While I review my portfolio fairly often (almost continuously in some respects), it has been a long time since I have done a formal review and set out my thoughts in writing.
At present the private portfolio can be broken down into four categories of assets. From largest to smallest:
1. real estate;
2. directly held equities;
3. funds; and
4. other assets.
I will do a separate post on each category.
In overall terms there are a number of conclusions which I can draw about the portfolio. The most important of these is that it is overwhelmingly comprised of risk assets and the vast majority of those are focused on Hong Kong/China. While this concentration (together with market timing factors) has contributed to the significant growth in the value of the portfolio in recent years, I have to recognise that it also constitutes a material risk to the financial security of my retirement. As I enter retirement, the objective shifts from seeking to earn good returns on my investments to accepting lower returns in order to reduce risks. It follows that I should look to reduce dependence on risk assets concentrated in one economy. Specifically, I should look to add investments outside of HK/China and add some more non-risk assets like bonds to the portfolio. Achieving this additional diversification is one of the key objectives for the private portfolio.
Another element of the portfolio is the use of leverage. All of the properties were purchased using mortgage finance. Most of the properties still carry a mortgage. There are no other borrowings - I do not trade equities, FX or anything else on margin.
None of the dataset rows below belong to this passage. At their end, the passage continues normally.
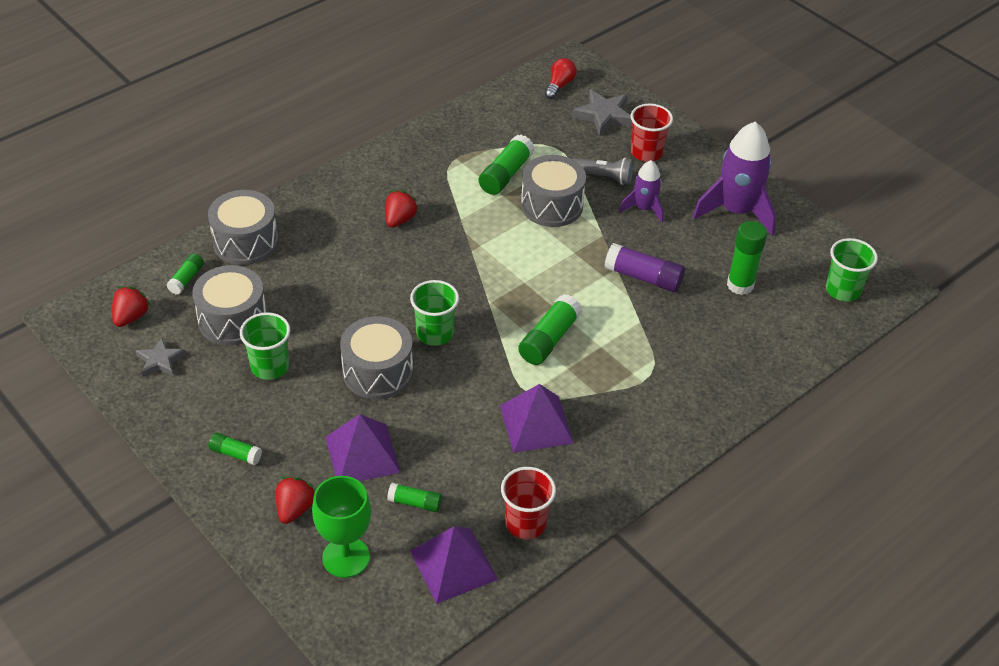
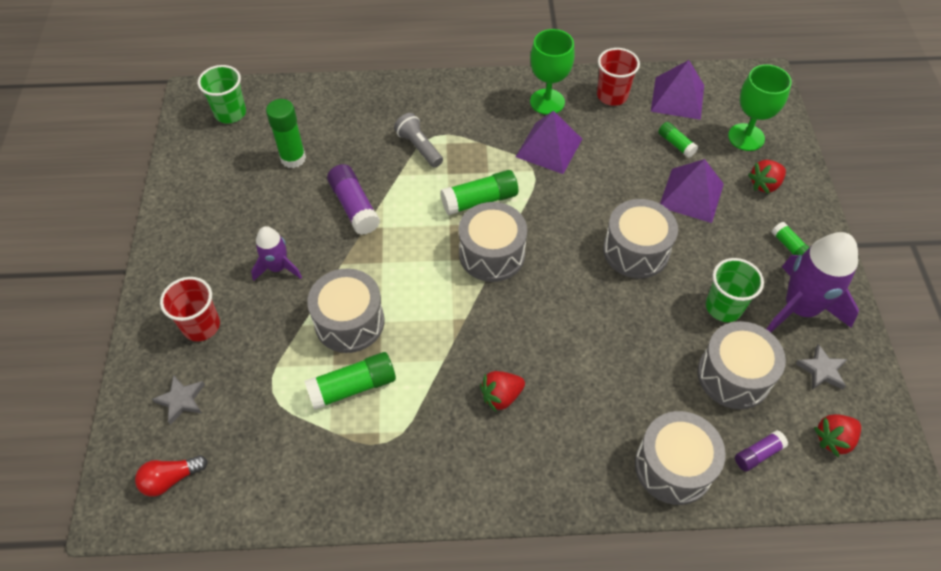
camera: 140 degrees left, 10 degrees up
green glue stick [167,253,204,294] -> purple glue stick [735,430,788,471]
green cup [410,280,459,346] -> none
grey star [572,90,632,136] -> grey star [152,375,205,425], size x0.65
grey flashlight [573,157,633,185] -> grey flashlight moved to [394,113,443,168]
purple rocket [693,121,776,235] -> purple rocket moved to [767,232,859,332]
none -> grey drum [458,202,527,282]
none -> green goblet [530,29,575,115]

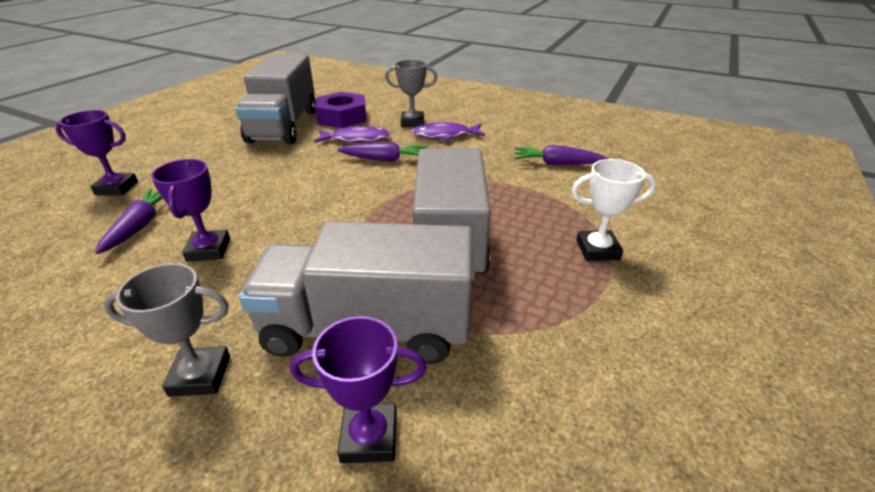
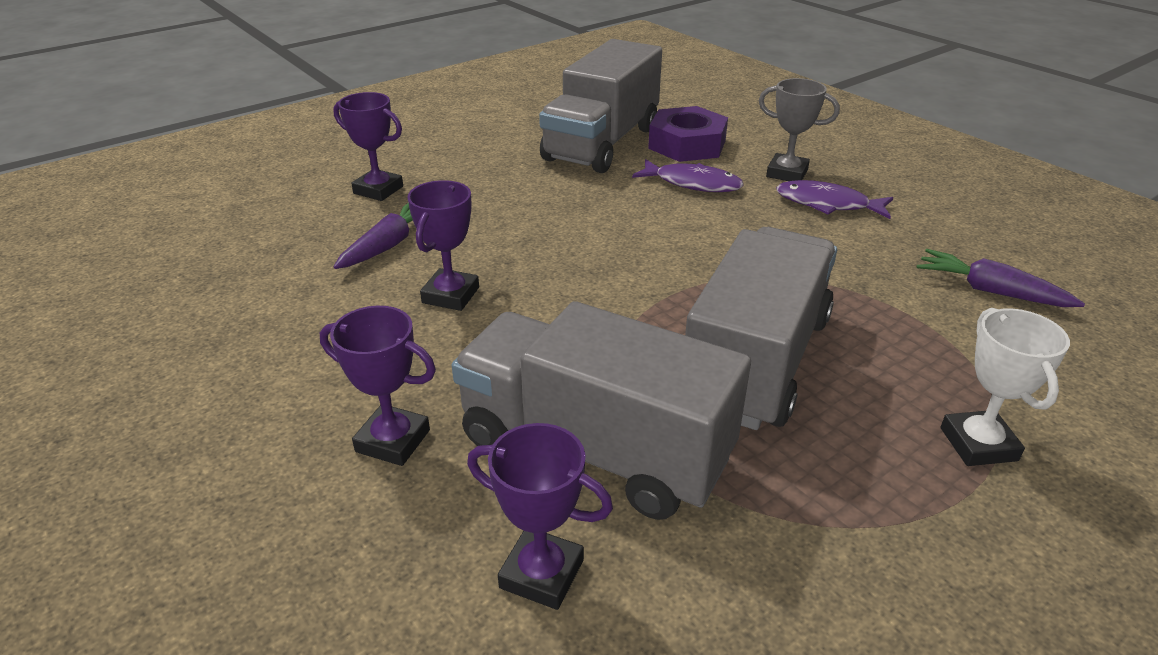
camera: 25 degrees right, 0 degrees up
grey trophy [104,263,230,397] -> purple trophy [320,306,436,466]
purple carrot [337,142,428,161] -> none
white trophy [572,159,656,261] -> white trophy turned 60 degrees clockwise [941,308,1070,466]

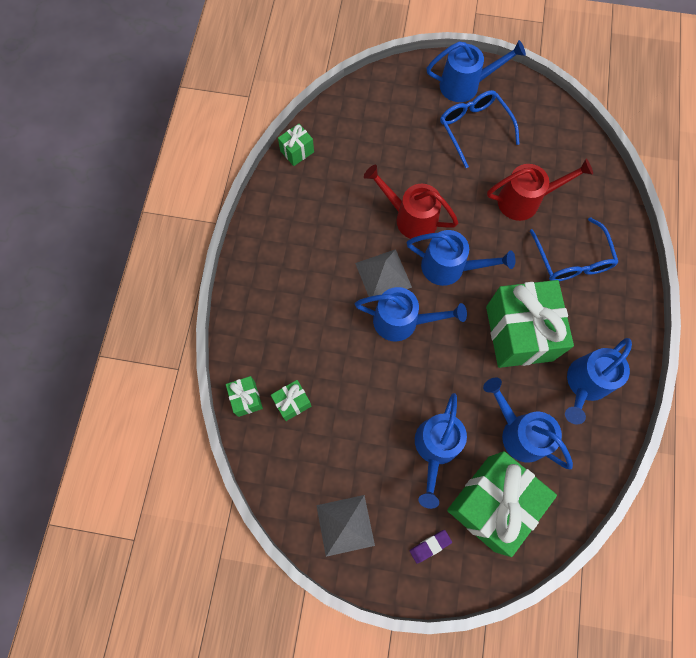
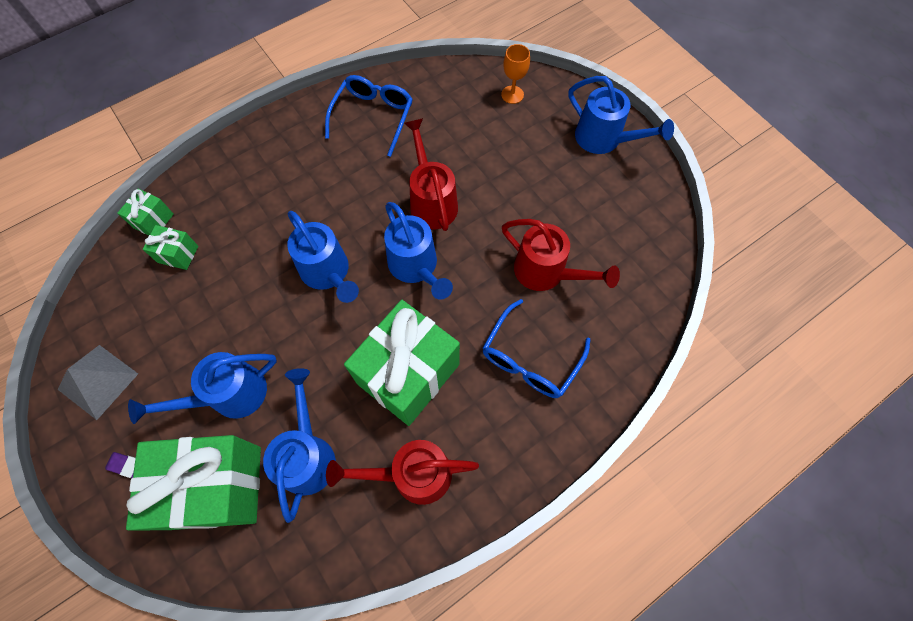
camera: 45 degrees right, 5 degrees down
green gift [278,124,314,166] -> none
grey pyramid [355,249,412,297] -> none
blue glasses [440,90,520,168] -> blue glasses moved to [325,75,413,157]
blue watering can [565,338,632,424] -> red watering can [326,440,479,505]
none -> orange goblet [501,44,530,104]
As a general proposition, as long as interest rates on the properties remain negative in real terms and lower than the yields on my investments, I should be happy to carry these mortgages into retirement. If interest rates start rising then it will be time to revisit this position. The exception may be the mortgage on my home. I keep changing my mind on the comparative advantages (opportunity to earn positive carry) and disadvantages (cash flow and risk of rising interest rates) on keeping the home mortgage in retirement.
There are more than 50 individual components to the portfolio - individual equities, bank accounts, bonds, commodities, properties, mortgages and other assets. This raises the obvious question about the amount of time needed to manage the portfolio. Do I have enough time to do it properly and do I want to spend that amount of time?
The short answer is that I seem to be finding the time much of the time (even while I am still working) although there are periods when heavier than usual workloads mean that portfolio management time gets cut back or stopped altogether. To date the consequence of the periods when I couldn't find the time has been suspending the search of new investments - inconvenient but hardly a cause of concern. In terms of time spent looking after the existing investments, the properties require very little work, maybe a couple of hours a month checking receipts and making payments with small amounts of additional time being spent dealing with tax forms and issues such as repairs and vacancies. I check for news on my equities almost daily. For the larger holdings, I also read the annual and interim reports in detail. For the rest, I at least read the headlines and will read the full reports if either I have time or there is a potential concern. For the funds and other investments management is more ad-hoc but hardly significant. In short I sort of have the time now and will obviously have more time once I retire. As a final point on the time spent, I find that I actually enjoy reading through the materials - it's more of a hobby than a chore.
Another way of looking at this issue is that having a large number of individual investments is also a risk management tool - the consequences of any single investment suffering a substantial or permanent diminution in value are materially reduced. This is important to me.
As a general proposition I do not pay anyone to manage my assets or to provide advice. All my funds are passive and I do not have a financial adviser. The exceptions are one part of the portfolio under professional management (a legacy of the years when I could not deal in equities) and my MPF fund. The former is not doing me any real harm (returns are modest but still positive) and I will leave it as is. The MPF fund is wealth destroying but since it is mandatory, there is nothing I can do about it.
I see no need to engage a financial adviser. It helps that Mrs Traineeinvestor is financially savvy and supportive.
In short, I am happy with the composition of the portfolio but recognise that there is a need to reduce dependence on HK/China risk assets. I also need to resolve the home mortgage issue.